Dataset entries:
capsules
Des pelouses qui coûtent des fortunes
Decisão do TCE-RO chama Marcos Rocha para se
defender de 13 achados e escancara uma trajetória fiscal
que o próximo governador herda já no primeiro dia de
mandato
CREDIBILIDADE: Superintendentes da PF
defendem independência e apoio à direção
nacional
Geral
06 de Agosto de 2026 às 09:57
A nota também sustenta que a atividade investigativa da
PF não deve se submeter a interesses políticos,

### What this task involves
Pull out every line of the records that contains the word "nota".

### Finished task
A nota também sustenta que a atividade investigativa da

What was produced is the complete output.